### PROBLEM STATEMENT
With no line omitted, restate the records below exactly as they appear.

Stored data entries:
-*-
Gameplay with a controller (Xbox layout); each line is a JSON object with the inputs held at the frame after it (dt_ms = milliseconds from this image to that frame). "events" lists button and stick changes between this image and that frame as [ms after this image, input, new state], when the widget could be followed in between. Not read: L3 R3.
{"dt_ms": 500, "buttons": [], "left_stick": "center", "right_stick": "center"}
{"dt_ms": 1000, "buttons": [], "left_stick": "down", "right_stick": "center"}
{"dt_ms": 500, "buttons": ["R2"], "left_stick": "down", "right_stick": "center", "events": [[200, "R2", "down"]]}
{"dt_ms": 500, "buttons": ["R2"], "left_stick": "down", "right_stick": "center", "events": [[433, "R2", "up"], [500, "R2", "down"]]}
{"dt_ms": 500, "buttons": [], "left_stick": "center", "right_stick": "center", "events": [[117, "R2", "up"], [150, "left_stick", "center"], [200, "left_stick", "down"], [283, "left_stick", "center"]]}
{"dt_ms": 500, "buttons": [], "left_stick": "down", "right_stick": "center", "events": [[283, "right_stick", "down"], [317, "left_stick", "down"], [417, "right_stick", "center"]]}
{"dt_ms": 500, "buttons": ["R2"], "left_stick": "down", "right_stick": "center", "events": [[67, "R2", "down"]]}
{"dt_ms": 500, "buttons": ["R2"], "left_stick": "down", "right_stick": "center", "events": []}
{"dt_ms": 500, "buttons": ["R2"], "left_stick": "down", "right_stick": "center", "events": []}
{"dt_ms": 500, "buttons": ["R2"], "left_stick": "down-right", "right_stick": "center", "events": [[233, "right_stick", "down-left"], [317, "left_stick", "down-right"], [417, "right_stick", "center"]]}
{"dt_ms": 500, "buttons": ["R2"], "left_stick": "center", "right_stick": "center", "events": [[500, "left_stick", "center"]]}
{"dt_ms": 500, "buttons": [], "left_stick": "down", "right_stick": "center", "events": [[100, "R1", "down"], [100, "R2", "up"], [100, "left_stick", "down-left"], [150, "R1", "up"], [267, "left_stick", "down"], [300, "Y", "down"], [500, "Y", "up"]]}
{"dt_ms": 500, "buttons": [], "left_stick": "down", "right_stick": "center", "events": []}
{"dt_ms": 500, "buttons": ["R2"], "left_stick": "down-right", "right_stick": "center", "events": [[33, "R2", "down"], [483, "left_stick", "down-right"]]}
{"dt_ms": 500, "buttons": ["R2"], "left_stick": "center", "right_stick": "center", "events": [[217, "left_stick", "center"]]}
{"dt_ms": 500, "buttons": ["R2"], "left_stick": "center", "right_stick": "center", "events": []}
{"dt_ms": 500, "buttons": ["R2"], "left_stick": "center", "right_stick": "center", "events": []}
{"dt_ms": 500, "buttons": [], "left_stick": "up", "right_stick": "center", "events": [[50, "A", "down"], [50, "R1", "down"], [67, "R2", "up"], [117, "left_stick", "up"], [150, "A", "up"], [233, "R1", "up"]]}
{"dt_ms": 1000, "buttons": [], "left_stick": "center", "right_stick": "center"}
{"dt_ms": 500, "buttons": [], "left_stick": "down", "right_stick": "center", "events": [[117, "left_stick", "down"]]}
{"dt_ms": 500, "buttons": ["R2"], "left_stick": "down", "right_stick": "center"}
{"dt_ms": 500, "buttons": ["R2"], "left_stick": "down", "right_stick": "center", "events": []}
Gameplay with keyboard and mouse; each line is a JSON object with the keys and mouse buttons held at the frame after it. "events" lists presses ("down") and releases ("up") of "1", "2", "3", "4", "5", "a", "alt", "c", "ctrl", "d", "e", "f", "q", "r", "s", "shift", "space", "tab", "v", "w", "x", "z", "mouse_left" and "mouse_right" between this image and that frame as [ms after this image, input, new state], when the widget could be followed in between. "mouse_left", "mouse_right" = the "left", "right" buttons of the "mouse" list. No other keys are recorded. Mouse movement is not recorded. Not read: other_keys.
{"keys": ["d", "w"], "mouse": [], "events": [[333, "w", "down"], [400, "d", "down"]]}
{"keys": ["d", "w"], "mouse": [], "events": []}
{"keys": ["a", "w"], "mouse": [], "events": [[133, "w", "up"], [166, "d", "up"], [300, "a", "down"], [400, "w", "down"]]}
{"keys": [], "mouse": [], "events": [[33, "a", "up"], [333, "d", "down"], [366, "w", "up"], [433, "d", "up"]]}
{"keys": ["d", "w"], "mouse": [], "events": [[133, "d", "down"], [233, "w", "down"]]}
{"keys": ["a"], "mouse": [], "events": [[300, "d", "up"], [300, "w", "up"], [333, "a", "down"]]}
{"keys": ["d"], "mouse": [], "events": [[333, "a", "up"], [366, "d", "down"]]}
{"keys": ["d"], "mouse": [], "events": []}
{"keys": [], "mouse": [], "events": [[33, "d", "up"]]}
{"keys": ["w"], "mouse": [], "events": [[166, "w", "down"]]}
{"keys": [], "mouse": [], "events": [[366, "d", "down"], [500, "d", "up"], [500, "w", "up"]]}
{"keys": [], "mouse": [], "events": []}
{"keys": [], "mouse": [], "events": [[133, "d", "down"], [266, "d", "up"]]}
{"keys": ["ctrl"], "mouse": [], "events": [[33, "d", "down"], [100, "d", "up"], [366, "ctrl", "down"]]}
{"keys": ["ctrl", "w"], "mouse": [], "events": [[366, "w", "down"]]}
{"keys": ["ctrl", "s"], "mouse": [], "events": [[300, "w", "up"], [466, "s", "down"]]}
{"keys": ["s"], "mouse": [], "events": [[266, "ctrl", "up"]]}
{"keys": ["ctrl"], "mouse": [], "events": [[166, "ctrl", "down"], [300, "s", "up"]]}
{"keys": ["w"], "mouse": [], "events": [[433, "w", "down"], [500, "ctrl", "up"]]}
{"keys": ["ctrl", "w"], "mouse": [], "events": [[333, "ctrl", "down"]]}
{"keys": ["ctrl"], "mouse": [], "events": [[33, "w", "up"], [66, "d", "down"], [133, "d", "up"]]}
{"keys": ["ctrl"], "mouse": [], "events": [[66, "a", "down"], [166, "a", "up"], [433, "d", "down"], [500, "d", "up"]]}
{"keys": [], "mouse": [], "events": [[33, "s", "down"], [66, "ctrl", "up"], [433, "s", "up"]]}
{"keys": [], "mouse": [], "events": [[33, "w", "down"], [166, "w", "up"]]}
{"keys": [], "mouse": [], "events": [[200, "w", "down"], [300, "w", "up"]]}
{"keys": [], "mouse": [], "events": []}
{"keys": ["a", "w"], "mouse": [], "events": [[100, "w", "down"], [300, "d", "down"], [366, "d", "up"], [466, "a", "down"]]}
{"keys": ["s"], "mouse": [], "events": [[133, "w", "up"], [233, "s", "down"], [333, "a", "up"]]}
-*-
### RESPONSE TO THIS TASK
Gameplay with a controller (Xbox layout); each line is a JSON object with the inputs held at the frame after it (dt_ms = milliseconds from this image to that frame). "events" lists button and stick changes between this image and that frame as [ms after this image, input, new state], when the widget could be followed in between. Not read: L3 R3.
{"dt_ms": 500, "buttons": [], "left_stick": "center", "right_stick": "center"}
{"dt_ms": 1000, "buttons": [], "left_stick": "down", "right_stick": "center"}
{"dt_ms": 500, "buttons": ["R2"], "left_stick": "down", "right_stick": "center", "events": [[200, "R2", "down"]]}
{"dt_ms": 500, "buttons": ["R2"], "left_stick": "down", "right_stick": "center", "events": [[433, "R2", "up"], [500, "R2", "down"]]}
{"dt_ms": 500, "buttons": [], "left_stick": "center", "right_stick": "center", "events": [[117, "R2", "up"], [150, "left_stick", "center"], [200, "left_stick", "down"], [283, "left_stick", "center"]]}
{"dt_ms": 500, "buttons": [], "left_stick": "down", "right_stick": "center", "events": [[283, "right_stick", "down"], [317, "left_stick", "down"], [417, "right_stick", "center"]]}
{"dt_ms": 500, "buttons": ["R2"], "left_stick": "down", "right_stick": "center", "events": [[67, "R2", "down"]]}
{"dt_ms": 500, "buttons": ["R2"], "left_stick": "down", "right_stick": "center", "events": []}
{"dt_ms": 500, "buttons": ["R2"], "left_stick": "down", "right_stick": "center", "events": []}
{"dt_ms": 500, "buttons": ["R2"], "left_stick": "down-right", "right_stick": "center", "events": [[233, "right_stick", "down-left"], [317, "left_stick", "down-right"], [417, "right_stick", "center"]]}
{"dt_ms": 500, "buttons": ["R2"], "left_stick": "center", "right_stick": "center", "events": [[500, "left_stick", "center"]]}
{"dt_ms": 500, "buttons": [], "left_stick": "down", "right_stick": "center", "events": [[100, "R1", "down"], [100, "R2", "up"], [100, "left_stick", "down-left"], [150, "R1", "up"], [267, "left_stick", "down"], [300, "Y", "down"], [500, "Y", "up"]]}
{"dt_ms": 500, "buttons": [], "left_stick": "down", "right_stick": "center", "events": []}
{"dt_ms": 500, "buttons": ["R2"], "left_stick": "down-right", "right_stick": "center", "events": [[33, "R2", "down"], [483, "left_stick", "down-right"]]}
{"dt_ms": 500, "buttons": ["R2"], "left_stick": "center", "right_stick": "center", "events": [[217, "left_stick", "center"]]}
{"dt_ms": 500, "buttons": ["R2"], "left_stick": "center", "right_stick": "center", "events": []}
{"dt_ms": 500, "buttons": ["R2"], "left_stick": "center", "right_stick": "center", "events": []}
{"dt_ms": 500, "buttons": [], "left_stick": "up", "right_stick": "center", "events": [[50, "A", "down"], [50, "R1", "down"], [67, "R2", "up"], [117, "left_stick", "up"], [150, "A", "up"], [233, "R1", "up"]]}
{"dt_ms": 1000, "buttons": [], "left_stick": "center", "right_stick": "center"}
{"dt_ms": 500, "buttons": [], "left_stick": "down", "right_stick": "center", "events": [[117, "left_stick", "down"]]}
{"dt_ms": 500, "buttons": ["R2"], "left_stick": "down", "right_stick": "center"}
{"dt_ms": 500, "buttons": ["R2"], "left_stick": "down", "right_stick": "center", "events": []}
Gameplay with keyboard and mouse; each line is a JSON object with the keys and mouse buttons held at the frame after it. "events" lists presses ("down") and releases ("up") of "1", "2", "3", "4", "5", "a", "alt", "c", "ctrl", "d", "e", "f", "q", "r", "s", "shift", "space", "tab", "v", "w", "x", "z", "mouse_left" and "mouse_right" between this image and that frame as [ms after this image, input, new state], when the widget could be followed in between. "mouse_left", "mouse_right" = the "left", "right" buttons of the "mouse" list. No other keys are recorded. Mouse movement is not recorded. Not read: other_keys.
{"keys": ["d", "w"], "mouse": [], "events": [[333, "w", "down"], [400, "d", "down"]]}
{"keys": ["d", "w"], "mouse": [], "events": []}
{"keys": ["a", "w"], "mouse": [], "events": [[133, "w", "up"], [166, "d", "up"], [300, "a", "down"], [400, "w", "down"]]}
{"keys": [], "mouse": [], "events": [[33, "a", "up"], [333, "d", "down"], [366, "w", "up"], [433, "d", "up"]]}
{"keys": ["d", "w"], "mouse": [], "events": [[133, "d", "down"], [233, "w", "down"]]}
{"keys": ["a"], "mouse": [], "events": [[300, "d", "up"], [300, "w", "up"], [333, "a", "down"]]}
{"keys": ["d"], "mouse": [], "events": [[333, "a", "up"], [366, "d", "down"]]}
{"keys": ["d"], "mouse": [], "events": []}
{"keys": [], "mouse": [], "events": [[33, "d", "up"]]}
{"keys": ["w"], "mouse": [], "events": [[166, "w", "down"]]}
{"keys": [], "mouse": [], "events": [[366, "d", "down"], [500, "d", "up"], [500, "w", "up"]]}
{"keys": [], "mouse": [], "events": []}
{"keys": [], "mouse": [], "events": [[133, "d", "down"], [266, "d", "up"]]}
{"keys": ["ctrl"], "mouse": [], "events": [[33, "d", "down"], [100, "d", "up"], [366, "ctrl", "down"]]}
{"keys": ["ctrl", "w"], "mouse": [], "events": [[366, "w", "down"]]}
{"keys": ["ctrl", "s"], "mouse": [], "events": [[300, "w", "up"], [466, "s", "down"]]}
{"keys": ["s"], "mouse": [], "events": [[266, "ctrl", "up"]]}
{"keys": ["ctrl"], "mouse": [], "events": [[166, "ctrl", "down"], [300, "s", "up"]]}
{"keys": ["w"], "mouse": [], "events": [[433, "w", "down"], [500, "ctrl", "up"]]}
{"keys": ["ctrl", "w"], "mouse": [], "events": [[333, "ctrl", "down"]]}
{"keys": ["ctrl"], "mouse": [], "events": [[33, "w", "up"], [66, "d", "down"], [133, "d", "up"]]}
{"keys": ["ctrl"], "mouse": [], "events": [[66, "a", "down"], [166, "a", "up"], [433, "d", "down"], [500, "d", "up"]]}
{"keys": [], "mouse": [], "events": [[33, "s", "down"], [66, "ctrl", "up"], [433, "s", "up"]]}
{"keys": [], "mouse": [], "events": [[33, "w", "down"], [166, "w", "up"]]}
{"keys": [], "mouse": [], "events": [[200, "w", "down"], [300, "w", "up"]]}
{"keys": [], "mouse": [], "events": []}
{"keys": ["a", "w"], "mouse": [], "events": [[100, "w", "down"], [300, "d", "down"], [366, "d", "up"], [466, "a", "down"]]}
{"keys": ["s"], "mouse": [], "events": [[133, "w", "up"], [233, "s", "down"], [333, "a", "up"]]}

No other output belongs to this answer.